Wavelet transforms can be used at high and low data rates, and at any resolution, which makes the transform
quite attractive when designing systems to run over different types of transmission network. The downside of
wavelet transforms is that even at quite high data rates the received pictures are subjectively “soft” and have a
relatively high latency. Higher bandwidth Wavelet compression can reduce the latency, with the minimum latency
for end-to-end wavelet transmission still being just under 200milli-seconds, which may be an issue when used
within PTZ systems.
Wavelet transforms function well at low and medium data rates, where they offer subjectively good picture
quality, with less annoying “block” effects than an H.261 transform. At higher data rates, Wavelet transforms are
more difficult to perform than M-JPEG, and offer no advantages compared to the additional bandwidth used.
Standardisation
Until recently Wavelet compression has had very little standardisation. The JPEG-2000 standard provides
guidance for the implementation of Wavelet, but many options are still being implemented using proprietary
techniques.
The decision as to which video compression system is adopted is dependant upon the application to which it is
going to be applied. The following key areas should be considered when deciding which compression technology.
Latency.
Most CCTV projects require Security operators to be able to pan, tilt and zoom the CCTV cameras. If this is the
case, the feedback loop between the operator moving the joystick and the video moving on the screen must be
minimal. Discussions with operators have shown that between 100-200ms round-trip latency is acceptable, but
any more than this causes problems in using the system.
This is shown most readily when an operator is trying to follow a suspect person through, for example, a
departure lounge. As the operator tries to zoom in to identify that person’s actions, the camera must respond
readily to the commands sent to it by the operator. If the latency of the whole system is in excess of 200ms the
system becomes unmanageable for that operator as every-time he wants to stop the camera, the system latency
means that the camera has actually moved on from the image the operator is seeing and so stops there. The
operator then has to move the camera again in order to home in on the subject. This becomes very frustrating,
very quickly.
Video
TV
CC
Control
Video
Control
Network
Note that is the whole system latency that can cause problems to the operator. The surveillance solution must be
designed from a systems perspective as the performance of the system is a combination of the combined
performance of the network, codec, control system and remote equipment.
Network Bandwidth becomes an issue when there are a large number of images to be transmitted across the
network simultaneously, especially if the images are being sent across the Wide Area using a Service Provider.
Whilst using MPEG-2 can reduce the bandwidth needed, it may result in additional latency that can be
unacceptable to the Operator.
Video Switching
Using traditional CCTV technology, all images are continuously streamed to a CCTV control room and then
connections made on a local matrix. There is very little delay in the switching of video images on a single monitor.

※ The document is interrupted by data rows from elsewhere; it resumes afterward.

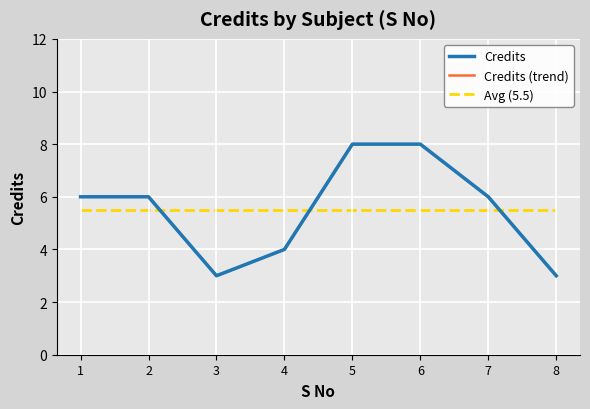

What is the value of the Credits point at the 8th from the left?

3.0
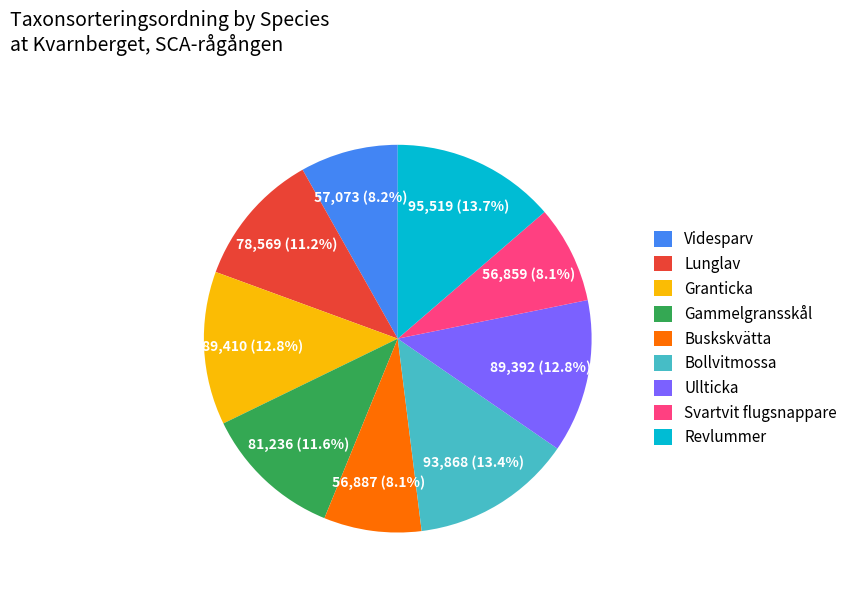

Count the number of slices in the pie.

9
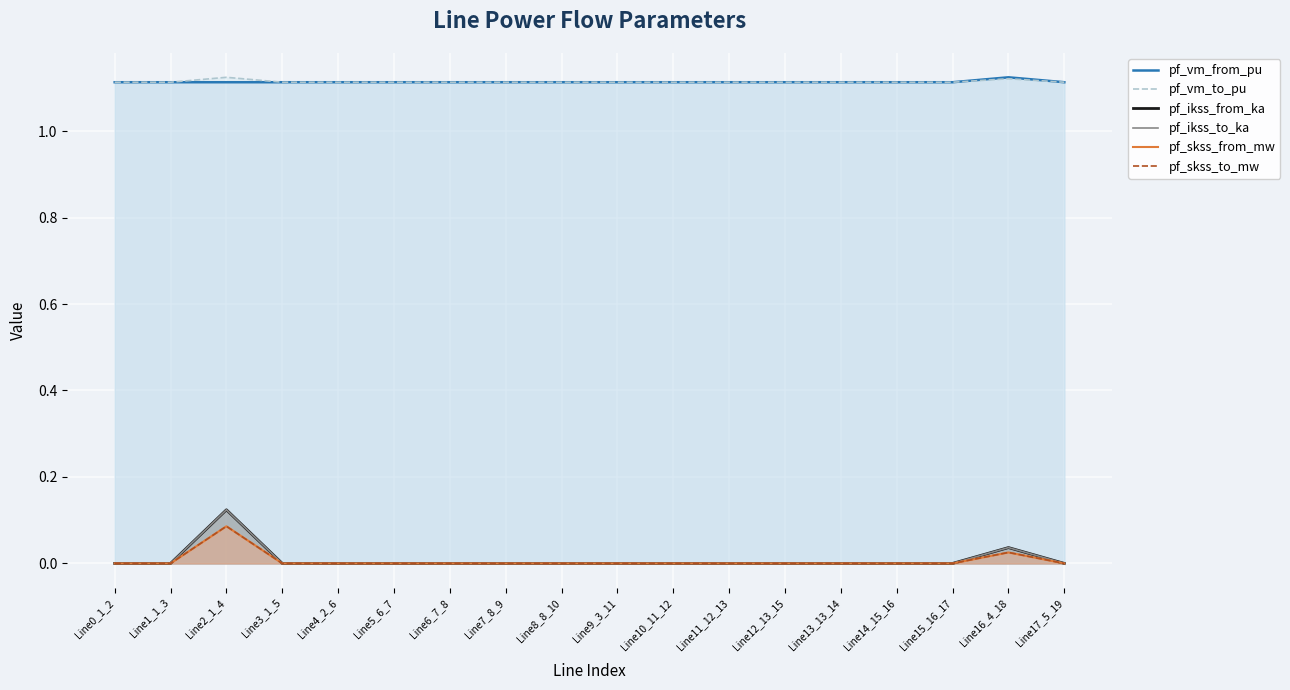

What is the sum of all pf_ikss_from_ka values?

0.2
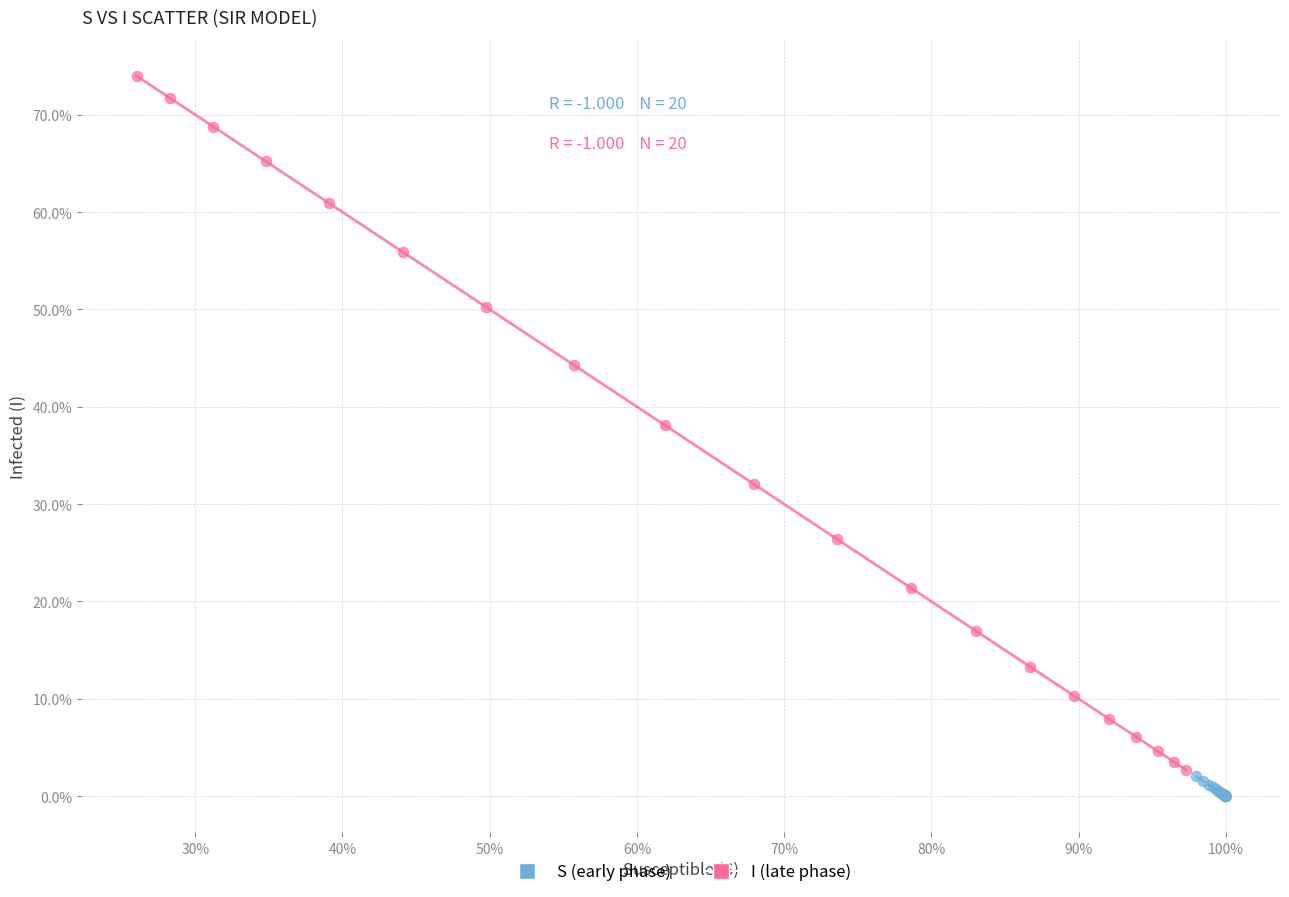

What are all the series names shown in the legend?

S (early phase), I (late phase)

Networked Video provides a mechanism for only making video connections as and when required. Therefore the
time taken between the Security Operator selecting a camera and the image appearing on the screen must be
kept as low as possible.
Conclusion.
Video Transmission is only one part of a Networked Video Surveillance solution. The solution for any project can
only be designed when the KPI’s (Key Performance Indicators), Service Level Agreements (SLA’s) and
applications have been decided. This information will indicate to the designer what type of network, what type of
camera, what type of codec and what control system needs to be proposed.
The CellStack Centauri provides a flexible architecture that allows the user to customise the chassis
configuration depending on what network, what codec and what control system is specified. Using simple design
rules, combinations of M-JPEG, MPEG-2, IP and ATM network interfaces can all be used to provide an
integrated surveillance solution that really delivers.